Following a number of trials and temporary deployments, this is the first known permanent setting. The CityTree has a bench, a green wall, tools to measure the performance and environmental data, solar panels and a battery to power the automatic irrigation system. The air filters have the capacity equivalent to as much as seven thousand people to breathe freely, the German company said.
The Waltham Forest borough in the northeast of the United Kingdom’s capital city has installed three devices in the open to purify the air of suspended particles including PM1, PM2.5 and PM10.
The system equipped with internet of things or IoT contains moss.
The local authorities chose two places with chronical pollution in Leytonstone: the tube station and the main street.
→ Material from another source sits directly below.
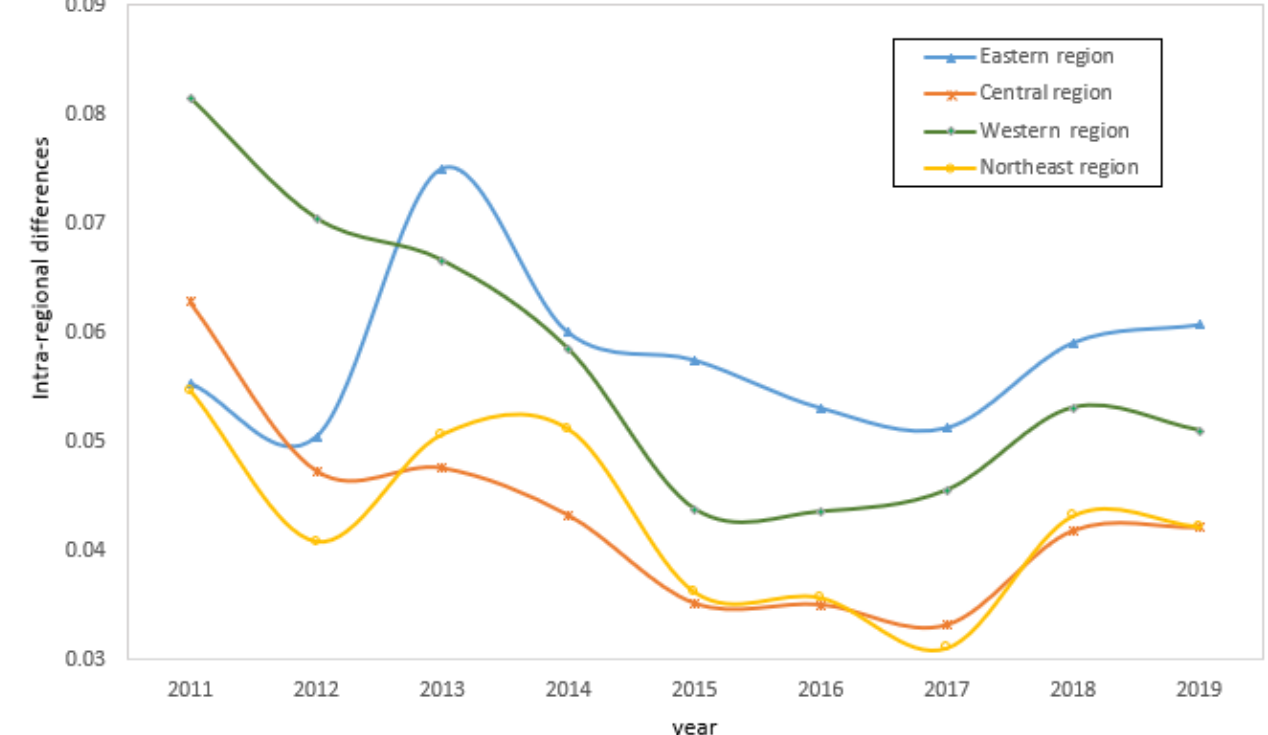
Figure 5. Gini coefficient of CD&GDD within four economic zones from 2011 to 2019.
Moss has a large surface, enabling strong absorption and evaporation for cooling.
The smart walls are some four meters high and three meters wide. Engineers and decision makers in the cities around the planet have been long analyzing how prototypes fit in what is usually a limited street space where they are required.
Several CityTree air filters were placed for a while in London’s Piccadilly Circus, in Newcastle, Berlin, Oslo, Paris, Drammen in Norway, Amsterdam, Brussels and Hong Kong. The tryouts revealed some weaknesses in the climate infrastructure solutions, mostly due to an exceptionally hot and lengthy summer two years ago, prompting a design overhaul.
Researchers from Green City were also looking into the possibility of mounting the purifying tower onto trucks for demonstrators or moving groups as well as for construction sites.